Yo buscaría, por eso, el valor teórico del estudio del sueño en las contribuciones que puede hacer al conocimiento psicológico y en la preparación que puede darnos para comprender las psiconeurosis. ¿Quién es capaz de vislumbrar la altura a que puede elevarse todavía un conocimiento a fondo de la construcción y de las operaciones del aparato anímico, si ya el estado actual de nuestro saber permite una feliz corrección terapéutica de las formas de psiconeurosis en sí curables? ¿Cuál es el valor práctico de ese estudio, se me dirá, para el conocimiento del alma, el descubrimiento de las propiedades ocultas del carácter de los individuos? ¿Acaso las mociones inconcientes que el sueño pone de manifiesto no poseen el valor de reales poderes dentro de la vida anímica? ¿Y es de tenerse en poco el significado ético de los deseos sofocados, que, así como crean sueños, pueden engendrar mañana otra cosa?

No me siento autorizado para responder a estas preguntas. Mis pensamientos no han perseguido este aspecto de los problemas del sueño. Opino, simplemente, que se equivocaba el emperador romano que hizo ejecutar a uno de sus súbditos porque este había soñado que le daba muerte. Primero habría debido preocuparse por buscar el significado de este sueño; muy probablemente, no era el que parecía. Y aun si un sueño de texto diferente tuviera ese significado {esa intencionalidad} de lesa majestad, cabría atender todavía al dicho de Platón, a saber, que el virtuoso se contenta con soñar lo que el malvado hace realmente. Opino, pues, que lo mejor es dejar en libertad a los sueños. Yo no sé si a los deseos inconcientes hay que reconocerles realidad; a todos los pensamientos intermedios y de transición, desde luego, hay que negársela. Y si ya estamos frente a los deseos inconcientes en su expresión última y más verdadera, es preciso aclarar que la realidad psíquica es una forma particular de existencia que no debe confundirse con la realidad material. No parece entonces justificado que los hombres se muestren renuentes a tomar sobre sí la responsabilidad por el carácter inmoral de sus sueños. La apreciación del modo de funcionamiento del aparato anímico y la intelección del vínculo entre conciente e inconciente disipa, las más de las veces, lo que nos choca, en el aspecto ético, de nuestra vida onírica y de la fantasía. «Eso que el sueño nos ha hecho notorio en materia de relaciones con el presente (realidad) queremos después rebuscarlo también en la conciencia, y no tenemos derecho a asombrarnos si lo enorme que vimos bajo la lente de aumento del análisis lo reencontramos después como un infusorio microscópico» (H. Sachs [1912, pág. 569]).

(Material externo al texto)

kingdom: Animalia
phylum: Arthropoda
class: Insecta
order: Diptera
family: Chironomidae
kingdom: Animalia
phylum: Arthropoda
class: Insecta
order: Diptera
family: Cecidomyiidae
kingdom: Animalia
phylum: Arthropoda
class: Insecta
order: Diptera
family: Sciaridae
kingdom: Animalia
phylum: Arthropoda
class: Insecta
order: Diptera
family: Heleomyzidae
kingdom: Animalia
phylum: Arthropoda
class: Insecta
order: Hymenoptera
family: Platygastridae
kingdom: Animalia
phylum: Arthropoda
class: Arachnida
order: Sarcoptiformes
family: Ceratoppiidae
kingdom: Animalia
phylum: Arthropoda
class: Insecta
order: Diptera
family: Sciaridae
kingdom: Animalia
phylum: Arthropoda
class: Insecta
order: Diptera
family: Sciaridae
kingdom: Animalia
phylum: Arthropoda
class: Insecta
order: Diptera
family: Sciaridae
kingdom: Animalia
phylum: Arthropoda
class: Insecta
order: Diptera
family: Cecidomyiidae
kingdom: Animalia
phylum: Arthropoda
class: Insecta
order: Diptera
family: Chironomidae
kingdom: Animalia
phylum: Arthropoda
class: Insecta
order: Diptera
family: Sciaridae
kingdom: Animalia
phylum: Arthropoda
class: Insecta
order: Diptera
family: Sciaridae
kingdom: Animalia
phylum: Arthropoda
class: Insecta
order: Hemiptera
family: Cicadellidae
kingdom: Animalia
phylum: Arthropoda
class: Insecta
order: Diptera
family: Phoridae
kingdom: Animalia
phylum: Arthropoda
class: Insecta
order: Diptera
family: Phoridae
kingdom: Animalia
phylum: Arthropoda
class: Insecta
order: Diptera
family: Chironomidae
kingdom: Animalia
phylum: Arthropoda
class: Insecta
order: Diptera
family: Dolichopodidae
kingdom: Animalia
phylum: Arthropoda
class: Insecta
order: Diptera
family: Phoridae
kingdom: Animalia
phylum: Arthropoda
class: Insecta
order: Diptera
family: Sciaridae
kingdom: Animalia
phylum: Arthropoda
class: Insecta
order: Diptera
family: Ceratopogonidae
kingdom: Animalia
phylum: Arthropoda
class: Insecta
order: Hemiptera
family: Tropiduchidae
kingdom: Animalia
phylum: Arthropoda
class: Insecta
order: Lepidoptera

Para la necesidad práctica de juzgar el carácter del hombre, casi siempre bastan las obras y el credo expresado concientemente. Las obras, sobre todo, merecen ser situadas en la primera línea, pues muchos impulsos que han irrumpido hasta la conciencia son cancelados aún por poderes reales de la vida anímica antes de desembocar en las obras; e incluso muchas veces no tropiezan en su camino con ningún obstáculo psíquico porque el inconciente está seguro de que serán detenidos en otro lugar. Y en todo caso será instructivo tomar conocimiento del tan hozado suelo sobre el que se levantan, orgullosas, nuestras virtudes. La complicación de un carácter humano, dinámicamente movida en todas las direcciones, rarísima vez admite despacharse con una simple alternativa, como querría nuestra añeja doctrina moral. (ver nota)

¿Y el valor del sueño para el conocimiento del futuro? Ni pensar en ello, naturalmente. (ver nota) Podríamos remplazarlo por esto otro: para el conocimiento del pasado. Pues del pasado brota el sueño en todo sentido. Aunque tampoco la vieja creencia de que el sueño nos enseña el futuro deja de tener algún contenido de verdad. En la medida en que el sueño nos presenta un deseo como cumplido; nos traslada indudablemente al futuro; pero este futuro que al soñante le parece presente es creado a imagen y semejanza de aquel pasado por el deseo indestructible.